### About this exercise:
Each line in the entries below that holds the string "story" must be copied.

### Records drawn from a dataset:
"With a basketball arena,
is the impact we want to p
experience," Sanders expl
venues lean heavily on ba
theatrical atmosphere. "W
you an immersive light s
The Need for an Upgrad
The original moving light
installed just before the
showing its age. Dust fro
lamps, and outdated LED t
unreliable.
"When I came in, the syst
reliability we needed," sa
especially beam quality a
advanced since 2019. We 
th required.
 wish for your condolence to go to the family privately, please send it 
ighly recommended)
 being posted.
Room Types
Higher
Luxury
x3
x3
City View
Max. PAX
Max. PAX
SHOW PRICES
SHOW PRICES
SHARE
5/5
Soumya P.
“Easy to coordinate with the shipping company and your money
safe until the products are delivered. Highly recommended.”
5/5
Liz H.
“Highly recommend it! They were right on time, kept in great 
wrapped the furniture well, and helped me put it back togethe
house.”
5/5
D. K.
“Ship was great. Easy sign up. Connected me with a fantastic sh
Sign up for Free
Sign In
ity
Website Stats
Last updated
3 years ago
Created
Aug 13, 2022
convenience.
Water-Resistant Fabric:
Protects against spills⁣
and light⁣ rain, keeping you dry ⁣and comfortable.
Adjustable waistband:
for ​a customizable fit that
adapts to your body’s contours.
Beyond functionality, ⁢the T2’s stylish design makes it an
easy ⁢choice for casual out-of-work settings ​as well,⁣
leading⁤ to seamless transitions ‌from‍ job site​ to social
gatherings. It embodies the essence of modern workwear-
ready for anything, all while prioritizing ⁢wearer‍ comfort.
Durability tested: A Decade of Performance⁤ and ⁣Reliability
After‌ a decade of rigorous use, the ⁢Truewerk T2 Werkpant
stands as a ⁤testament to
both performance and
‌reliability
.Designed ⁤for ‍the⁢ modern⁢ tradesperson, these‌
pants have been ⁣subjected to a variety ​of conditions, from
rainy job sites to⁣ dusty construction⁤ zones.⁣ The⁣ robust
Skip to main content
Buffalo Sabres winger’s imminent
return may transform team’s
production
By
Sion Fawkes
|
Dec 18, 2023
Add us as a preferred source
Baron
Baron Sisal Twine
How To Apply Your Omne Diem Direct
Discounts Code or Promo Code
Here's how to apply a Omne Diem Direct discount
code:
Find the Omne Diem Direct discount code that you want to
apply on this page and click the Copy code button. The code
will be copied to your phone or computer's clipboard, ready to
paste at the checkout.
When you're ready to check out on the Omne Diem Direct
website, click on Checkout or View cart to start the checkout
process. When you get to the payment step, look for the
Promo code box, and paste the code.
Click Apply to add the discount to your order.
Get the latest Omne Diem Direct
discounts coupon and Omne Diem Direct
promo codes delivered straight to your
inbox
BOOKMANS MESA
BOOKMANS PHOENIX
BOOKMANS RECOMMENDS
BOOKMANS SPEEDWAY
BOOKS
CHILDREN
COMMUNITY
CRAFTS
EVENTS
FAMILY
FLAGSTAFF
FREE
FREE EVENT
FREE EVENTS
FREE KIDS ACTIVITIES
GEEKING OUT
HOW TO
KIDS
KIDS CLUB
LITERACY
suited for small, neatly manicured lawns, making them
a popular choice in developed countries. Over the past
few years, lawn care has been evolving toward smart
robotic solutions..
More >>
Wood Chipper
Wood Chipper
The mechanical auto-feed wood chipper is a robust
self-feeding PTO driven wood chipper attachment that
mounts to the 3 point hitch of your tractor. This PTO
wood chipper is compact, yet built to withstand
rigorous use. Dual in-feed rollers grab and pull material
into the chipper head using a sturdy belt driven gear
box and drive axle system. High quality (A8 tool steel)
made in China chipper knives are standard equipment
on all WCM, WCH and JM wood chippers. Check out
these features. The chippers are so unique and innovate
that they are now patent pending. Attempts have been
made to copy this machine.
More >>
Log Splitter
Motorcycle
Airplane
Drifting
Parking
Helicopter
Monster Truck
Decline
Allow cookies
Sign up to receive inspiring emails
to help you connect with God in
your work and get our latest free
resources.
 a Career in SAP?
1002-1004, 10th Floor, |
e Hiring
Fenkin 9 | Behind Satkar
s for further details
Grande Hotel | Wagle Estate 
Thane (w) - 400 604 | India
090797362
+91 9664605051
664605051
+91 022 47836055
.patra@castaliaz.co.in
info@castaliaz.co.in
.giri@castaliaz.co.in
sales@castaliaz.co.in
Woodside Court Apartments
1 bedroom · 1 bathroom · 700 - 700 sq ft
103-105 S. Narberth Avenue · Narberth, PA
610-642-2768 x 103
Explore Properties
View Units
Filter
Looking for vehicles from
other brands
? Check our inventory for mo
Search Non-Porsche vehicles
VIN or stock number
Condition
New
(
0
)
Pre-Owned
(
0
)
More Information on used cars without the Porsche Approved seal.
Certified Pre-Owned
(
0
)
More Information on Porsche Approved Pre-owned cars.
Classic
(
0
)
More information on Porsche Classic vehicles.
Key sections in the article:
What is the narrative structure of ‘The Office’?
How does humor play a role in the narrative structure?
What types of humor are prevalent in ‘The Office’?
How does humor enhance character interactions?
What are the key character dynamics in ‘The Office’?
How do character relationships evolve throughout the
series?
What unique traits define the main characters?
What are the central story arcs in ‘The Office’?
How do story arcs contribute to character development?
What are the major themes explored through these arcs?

### Exercise output:
What are the central story arcs in ‘The Office’?
How do story arcs contribute to character development?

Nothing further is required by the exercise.